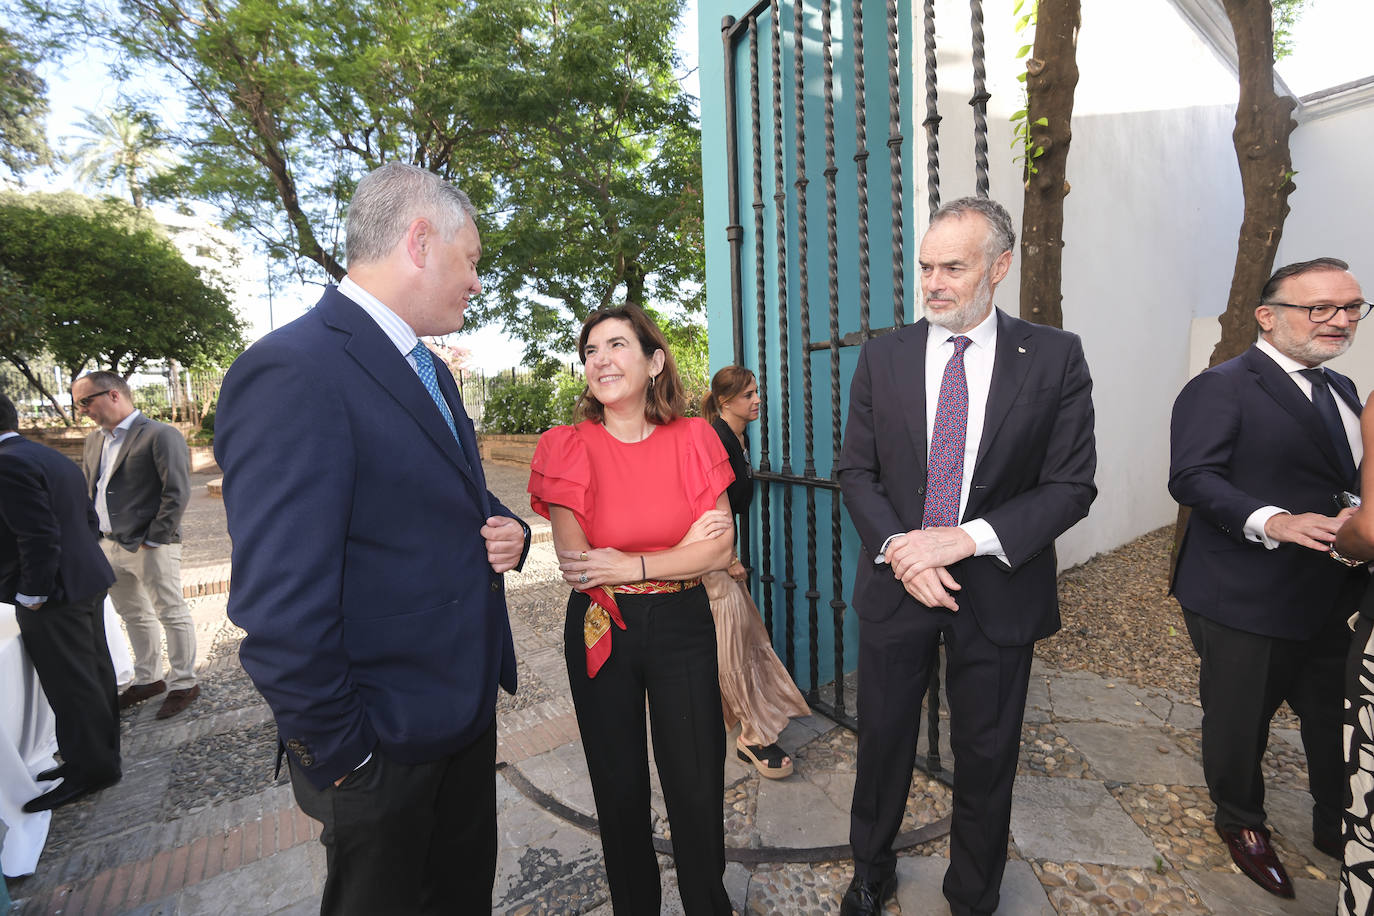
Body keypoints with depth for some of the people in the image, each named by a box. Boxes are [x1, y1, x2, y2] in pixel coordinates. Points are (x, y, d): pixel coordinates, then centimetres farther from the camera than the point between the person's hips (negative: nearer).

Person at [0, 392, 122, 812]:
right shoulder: (54, 458, 13)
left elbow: (39, 537, -23)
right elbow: (88, 520, 17)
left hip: (55, 593, -10)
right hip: (87, 582, 10)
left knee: (71, 685, 1)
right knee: (93, 674, 17)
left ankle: (91, 769, 12)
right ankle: (100, 754, 29)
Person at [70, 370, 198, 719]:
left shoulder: (160, 435, -12)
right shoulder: (93, 442, 14)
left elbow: (177, 492, -17)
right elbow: (88, 491, 20)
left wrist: (154, 539, -16)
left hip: (150, 547, -8)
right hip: (109, 547, 8)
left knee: (172, 615, 2)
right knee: (133, 616, 19)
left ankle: (183, 683, 15)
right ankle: (148, 679, 35)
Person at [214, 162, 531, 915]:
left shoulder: (428, 370, 7)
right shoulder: (293, 373, -23)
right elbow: (281, 610, -24)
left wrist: (506, 529, -5)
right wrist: (341, 756, -15)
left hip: (466, 711, 8)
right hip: (384, 748, -8)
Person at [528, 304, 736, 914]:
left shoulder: (692, 438, -4)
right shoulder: (567, 447, -8)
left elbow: (721, 548, -8)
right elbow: (575, 564, -13)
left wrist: (632, 566, -17)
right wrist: (680, 547, -14)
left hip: (682, 628, 1)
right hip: (601, 634, 0)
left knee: (698, 790, 12)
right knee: (620, 793, 17)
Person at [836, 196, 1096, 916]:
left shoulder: (1055, 357, -4)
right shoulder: (882, 356, 0)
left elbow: (1071, 485, -7)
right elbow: (856, 470, 0)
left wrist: (968, 538, -20)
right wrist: (898, 549, -15)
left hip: (998, 593, 0)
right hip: (895, 585, 1)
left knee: (986, 758, 18)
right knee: (882, 743, 17)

######

◆ **Work task**
Starting at the line with "left elbow: (1071, 485, -7)" and running through the end of the items, give those lines again with "wrist" swapped for "hand" and everything else unchanged.

◆ **Solution to this exercise**
left elbow: (1071, 485, -7)
right elbow: (856, 470, 0)
left hand: (968, 538, -20)
right hand: (898, 549, -15)
left hip: (998, 593, 0)
right hip: (895, 585, 1)
left knee: (986, 758, 18)
right knee: (882, 743, 17)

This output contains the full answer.